⟨
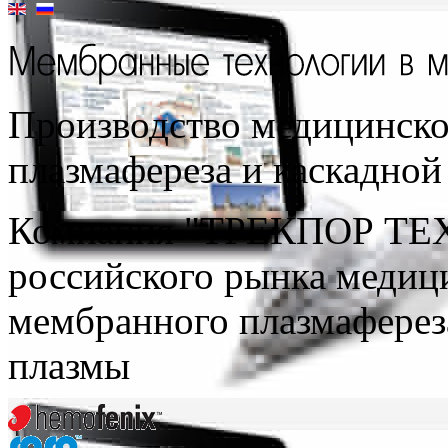
Производство медицинско
плазмафереза и каскадно
Компания "ТРЕКПОР ТЕ
российского рынка медиц
мембранного плазмаферез
плазмы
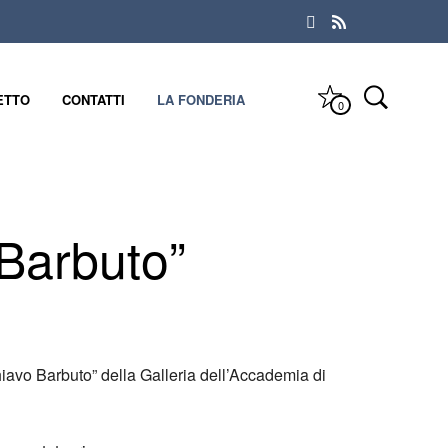
ETTO
CONTATTI
LA FONDERIA
0
 Barbuto”
hiavo Barbuto” della Galleria dell’Accademia di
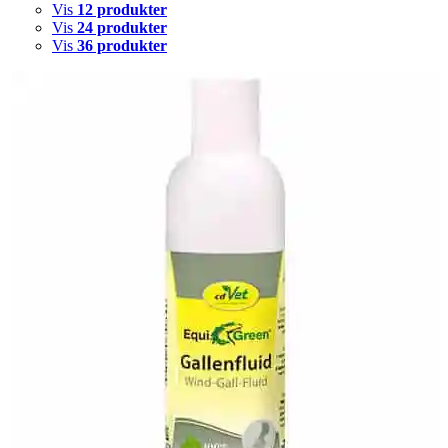
Vis
12 produkter
Vis
24 produkter
Vis
36 produkter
⟩
YOUR TASK: Select from the material above each line in which the string "produkter" appears, and list those lines.

ANSWER TO THE EXERCISE:
12 produkter
24 produkter
36 produkter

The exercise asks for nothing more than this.